> _Provided passage_
☆ ☆ ☆ ☆

A sightseeing excursion that became something more
Autumn in Lahore is such an elusive season. I often forget it exists at all.
If there is autumn in Lahore, it is not the slow smouldering of leaves -- green to red to brown -- or the quiet cooling into a frosty winter. It is a restless uncertainty; sunny mornings turning into cool afternoons, or chilly evenings followed by warm nights. On such days, one might accidentally adopt the nervous inconstancy of the season as their own, and find their mood shifting as quickly as the weather.
On this particular winter morning, during my last visit to Lahore, I sat grumpily sipping coffee while my aunt bustled around me, looking for a hairbrush. She and her husband were taking me on a little outing into the city, to see the tomb of the Mughal noble Ali Mardan Khan.
"I want to go somewhere I have never been before," I had announced eagerly the night before. The harsh light of day, however, had sapped my excitement; all I could think about now was how sleepy I still was, and how much I hated Nescafé coffee. To venture into the rush and noise of city streets felt overwhelming, and I wasn’t sure the monument would be worth it.
I sat sulkily in the backseat as my uncle drove us up G.T. Road, construction cranes slowing the traffic and filling the air with flakes of dirt. We passed a sign for Shalamar Gardens -- we’d gone too far. Up and down the boulevard we drove, looking for the fruit market which would, according to a friend, signal our path. "There," my aunt pointed to our left.
"I don’t see any fruit…," my uncle murmured, turning slowly onto the bumpy dirt lane. But he continued edging his car forward, squinting through the dust that seemed to swirl off the wheels of carts. Motorcycles hurtled by, kids selling socks pressed their patterned wares to the windows, and the car snaked slowly through the jumble. Then the path opened up slightly, and suddenly we were surrounded by carts of fruit.
"This is it," my uncle affirmed, pushing down on the gas. We lurched through the last crowded juncture, and onto a proper paved road right behind the grounds of Pakistan Railways. This was Mughalpura Road, and we realised later we could have turned directly onto it rather than cutting through the marketplace.
I didn’t really mind our unconventional path, though; it made me feel like we had arrived somewhere totally new, someplace far removed from familiar streets and sights.
The tomb, being on railway land, is only accessible via an enclosed walkway, leading from a green gated door on the side of the road. You’d miss it easily if you didn’t know where to look, and it is only open to the public on Thursday mornings.

☆ ☆ ☆ ☆

> _Requirements_
A) Copy word for word the part of the Lahore outing essay starting with "On this particular" and going on through "Ali Mardan Khan.".
B) According to the Lahore outing essay, when is the tomb open to the public?
C) Continue the Lahore outing essay from the point where it stops.

[Part of a data file]
☆ ☆ ☆ ☆

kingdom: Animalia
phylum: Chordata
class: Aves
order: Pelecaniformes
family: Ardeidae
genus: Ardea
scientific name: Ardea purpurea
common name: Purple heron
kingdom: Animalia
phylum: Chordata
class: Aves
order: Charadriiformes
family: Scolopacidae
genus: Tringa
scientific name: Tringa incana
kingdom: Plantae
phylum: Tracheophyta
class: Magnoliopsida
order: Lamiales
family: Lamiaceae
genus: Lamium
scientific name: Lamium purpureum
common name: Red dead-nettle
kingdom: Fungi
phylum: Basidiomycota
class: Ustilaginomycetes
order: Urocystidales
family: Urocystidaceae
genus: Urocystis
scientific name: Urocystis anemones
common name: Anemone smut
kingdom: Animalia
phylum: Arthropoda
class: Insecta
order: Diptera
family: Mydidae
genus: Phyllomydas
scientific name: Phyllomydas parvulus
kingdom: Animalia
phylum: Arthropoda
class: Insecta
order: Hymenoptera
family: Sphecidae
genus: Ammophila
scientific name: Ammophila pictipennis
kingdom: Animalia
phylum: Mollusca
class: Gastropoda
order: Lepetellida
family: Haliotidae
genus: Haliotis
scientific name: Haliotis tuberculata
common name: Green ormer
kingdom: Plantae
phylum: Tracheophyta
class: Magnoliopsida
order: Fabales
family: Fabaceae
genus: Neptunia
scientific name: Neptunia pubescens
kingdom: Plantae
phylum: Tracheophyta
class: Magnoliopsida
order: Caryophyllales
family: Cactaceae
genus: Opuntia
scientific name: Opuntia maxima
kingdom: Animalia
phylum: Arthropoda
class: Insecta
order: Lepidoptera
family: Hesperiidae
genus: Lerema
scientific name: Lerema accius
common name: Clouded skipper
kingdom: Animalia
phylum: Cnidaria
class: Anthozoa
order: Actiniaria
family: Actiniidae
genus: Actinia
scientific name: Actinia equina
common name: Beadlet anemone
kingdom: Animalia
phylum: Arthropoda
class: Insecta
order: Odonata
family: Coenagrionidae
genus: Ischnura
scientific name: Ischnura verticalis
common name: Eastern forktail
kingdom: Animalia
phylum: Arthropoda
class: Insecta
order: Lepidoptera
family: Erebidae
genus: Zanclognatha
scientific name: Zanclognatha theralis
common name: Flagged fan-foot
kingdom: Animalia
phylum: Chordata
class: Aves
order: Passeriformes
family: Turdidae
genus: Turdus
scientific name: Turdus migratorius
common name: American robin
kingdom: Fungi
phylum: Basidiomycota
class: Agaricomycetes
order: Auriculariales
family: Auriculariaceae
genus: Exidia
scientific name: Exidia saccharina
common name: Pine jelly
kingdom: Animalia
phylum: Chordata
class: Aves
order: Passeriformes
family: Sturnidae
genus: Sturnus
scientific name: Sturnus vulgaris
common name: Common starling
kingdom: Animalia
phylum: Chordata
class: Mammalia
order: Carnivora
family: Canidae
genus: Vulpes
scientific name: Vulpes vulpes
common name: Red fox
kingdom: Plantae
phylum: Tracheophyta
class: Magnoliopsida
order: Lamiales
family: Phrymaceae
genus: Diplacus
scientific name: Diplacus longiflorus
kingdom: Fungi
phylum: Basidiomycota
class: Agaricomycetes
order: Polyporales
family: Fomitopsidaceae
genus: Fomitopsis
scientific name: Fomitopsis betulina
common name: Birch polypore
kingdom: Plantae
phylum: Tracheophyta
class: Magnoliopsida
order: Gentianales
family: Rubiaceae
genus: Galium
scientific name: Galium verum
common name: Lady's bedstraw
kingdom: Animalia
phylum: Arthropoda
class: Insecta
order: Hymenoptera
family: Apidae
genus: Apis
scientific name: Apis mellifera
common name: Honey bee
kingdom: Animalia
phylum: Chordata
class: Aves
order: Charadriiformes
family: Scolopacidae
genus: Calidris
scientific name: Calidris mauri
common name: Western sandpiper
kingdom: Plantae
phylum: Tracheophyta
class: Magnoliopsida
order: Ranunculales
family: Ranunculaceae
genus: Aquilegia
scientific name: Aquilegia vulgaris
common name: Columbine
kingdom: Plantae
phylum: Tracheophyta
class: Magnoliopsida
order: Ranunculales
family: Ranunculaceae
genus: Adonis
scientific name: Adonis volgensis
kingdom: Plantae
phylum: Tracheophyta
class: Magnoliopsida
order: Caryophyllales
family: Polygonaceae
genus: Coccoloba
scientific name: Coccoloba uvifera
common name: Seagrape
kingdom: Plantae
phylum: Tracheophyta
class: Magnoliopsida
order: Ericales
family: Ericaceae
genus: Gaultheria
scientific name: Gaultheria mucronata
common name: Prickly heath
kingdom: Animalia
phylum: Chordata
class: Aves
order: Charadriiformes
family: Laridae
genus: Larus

☆ ☆ ☆ ☆

> _Answers to the problems_
A)
On this particular winter morning, during my last visit to Lahore, I sat grumpily sipping coffee while my aunt bustled around me, looking for a hairbrush. She and her husband were taking me on a little outing into the city, to see the tomb of the Mughal noble Ali Mardan Khan.

B) Only on Thursday mornings.

C)
We stepped into the narrow passageway, which runs for about 300 metres under the railway land. The ceiling is a criss-cross of mesh, throwing patterns of shadow on the walls and floor. Coming from the warm dust outside, the tunnel’s cool air was a delicious chill, and the path seemed to stretch on endlessly into flickering shadow. If you strained your ears, you could hear the noise of the world above faintly through the ceiling. But the distance between there and here, wherever we were, felt infinite. By the time we reached the end, I had that strange, rare feeling of being ready for anything. Not in a brave, willful way; it was more like a quiet acquiescence to all things. I felt like whatever waited on the other side -- good or bad, grand or small -- would all be equal somehow.
What we found was a grassy compound, surrounded by brick walls. The large octagonal tomb, capped by a large dome, rose up unassumingly from the centre of what must have once been a well-kept garden. We were the only ones there that morning, and as we walked up the steps, my aunt pointed out the remains of marble designs on the walls.
Inside, a cramped stairway leads down to the chamber where the decorated graves of Khan and his mother lie. I would read later about how Ali Mardan Khan, once a Safavid noble, surrendered the city of Qandahar to Shah Jahan in 1638 and came to be known as "Amir al-Umara" (Lord of Lords) as he rose through the Mughal court. I would also learn about his achievements as an engineer, including a canal which brought water from the Ravi River to old Lahore. But that morning, at his tomb, the facts of history faded away, consumed by some other, more powerful sense of time. I stood inside the dome for a only minute, returning quickly to the wild grass outside. I wandered over to the remains of a gateway on the northern edge of the clearing. Here, one can still see the original tile mosaics which once covered the facades.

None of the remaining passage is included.